- 1 4- to 5-pound duck
- Freshly ground black pepper
- ¼ cup soy sauce, more or less
- roasting pan
- Preheat oven to 450 degrees. Remove giblets and neck from duck cavity and discard or reserve for another use. Cut off excess fat from duck cavity.
- Place duck, breast side down (wings up), on a rack in a roasting pan; add water to come just below the rack. [NOTE: several commentators mention that water tends to steam the duck and prevent it crisping up. They recommend a layer of potatoes and carrots instead to cook in the duck fat.] Sprinkle duck with pepper and brush with a little soy sauce.
- Roast 30 minutes, undisturbed. Prick the back all over with point of a sharp knife, then flip bird onto its back. Sprinkle with pepper and brush with soy sauce again. Add a little more water to the pan if the juices are spattering (carefully–you don’t want to get water on the duck).
- Roast 20 minutes, then prick the breast all over , and brush with soy sauce. Roast 10 minutes; brush with soy sauce. Roast 5 or 10 minutes more if necessary, or until duck is a glorious brown all over and an instant-read thermometer inserted into the thigh measures at least 155 degrees. Let rest 5 minutes before carving and serving.

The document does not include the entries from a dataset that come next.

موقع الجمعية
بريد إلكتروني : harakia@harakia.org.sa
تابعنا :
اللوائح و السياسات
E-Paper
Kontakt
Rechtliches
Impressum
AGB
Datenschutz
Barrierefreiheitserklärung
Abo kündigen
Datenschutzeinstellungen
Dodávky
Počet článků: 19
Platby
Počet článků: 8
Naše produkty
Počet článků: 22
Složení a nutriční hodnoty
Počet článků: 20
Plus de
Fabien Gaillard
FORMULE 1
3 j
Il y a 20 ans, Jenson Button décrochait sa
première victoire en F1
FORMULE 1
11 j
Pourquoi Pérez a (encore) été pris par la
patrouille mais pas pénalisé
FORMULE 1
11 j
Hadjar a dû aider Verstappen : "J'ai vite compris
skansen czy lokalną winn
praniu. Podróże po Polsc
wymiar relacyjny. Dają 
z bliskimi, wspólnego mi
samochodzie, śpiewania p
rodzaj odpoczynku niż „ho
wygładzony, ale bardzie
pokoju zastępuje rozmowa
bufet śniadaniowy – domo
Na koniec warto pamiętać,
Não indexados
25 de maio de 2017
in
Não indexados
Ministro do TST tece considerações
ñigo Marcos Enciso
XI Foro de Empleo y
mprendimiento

There are four challenges to roasting a duck by the simple method given here:
- The first is spattering. All that fat can make a mess of your oven. But the solution is simple: keep a thin layer of water in the roasting pan. The fat drips into it and stays there. (You’ll need a rack to elevate the duck, but you should be using one for a crisp bird anyway.)

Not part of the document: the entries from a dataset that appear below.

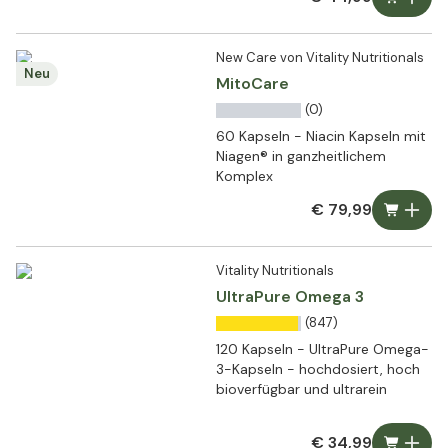
New Care von Vitality Nutritionals
Neu
MitoCare
(0)
60 Kapseln - Niacin Kapseln mit
Niagen® in ganzheitlichem
Komplex
€ 79,99
Vitality Nutritionals
UltraPure Omega 3
(847)
120 Kapseln - UltraPure Omega-
3-Kapseln - hochdosiert, hoch
bioverfügbar und ultrarein
€ 34,99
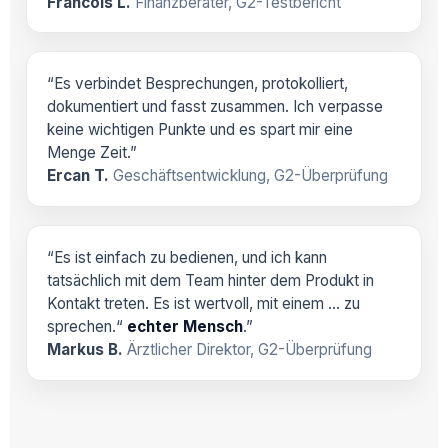
Francois L.
Finanzberater, G2-Testbericht
“Es verbindet Besprechungen, protokolliert,
dokumentiert und fasst zusammen. Ich verpasse
keine wichtigen Punkte und es spart mir eine
Menge Zeit.”
Ercan T.
Geschäftsentwicklung, G2-Überprüfung
“Es ist einfach zu bedienen, und ich kann
tatsächlich mit dem Team hinter dem Produkt in
Kontakt treten. Es ist wertvoll, mit einem … zu
sprechen.“
echter Mensch
.”
Markus B.
Ärztlicher Direktor, G2-Überprüfung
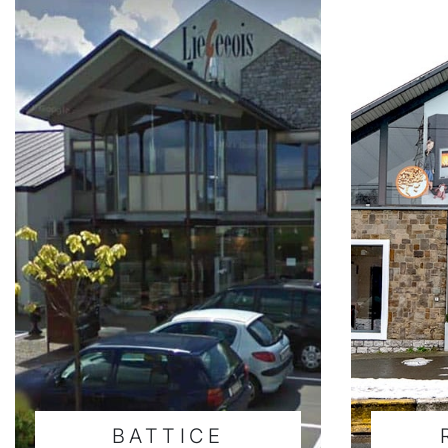
BATTICE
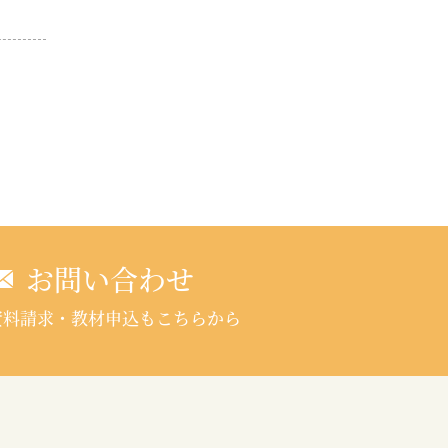
お問い合わせ
資料請求・教材申込
もこちらから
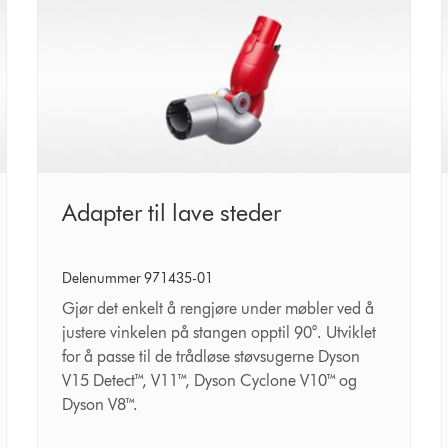
Adapter
Adapter til lave steder
til
lave
Delenummer 971435-01
steder
Gjør det enkelt å rengjøre under møbler ved å
justere vinkelen på stangen opptil 90°. Utviklet
for å passe til de trådløse støvsugerne Dyson
V15 Detect™, V11™, Dyson Cyclone V10™ og
Dyson V8™.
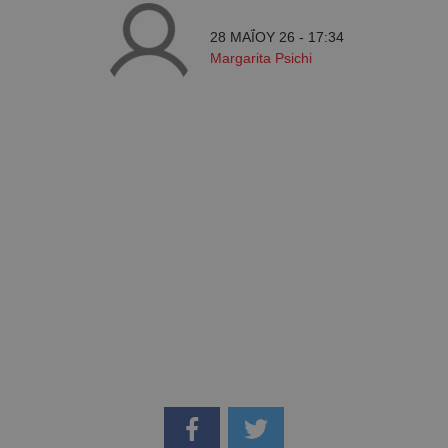
28 ΜΑΪ́ΟΥ 26 - 17:34
Margarita Psichi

- The second challenge is to achieve a uniformly brown color. I cheat a little bit here and brush the roasting duck with soy sauce, which works like a charm.
- The third challenge lies in the carving; a duck is a little more complicated than a chicken. The best way is to cut on either side of the rib cage to remove the two breast halves, then cut the legs off the carcass. The rest is for picking.
- Finally, there’s the basic challenge of having enough to go around, for a roast duck can easily be finished by two people. If you want to serve four, roast two, or plan on a lot of side dishes.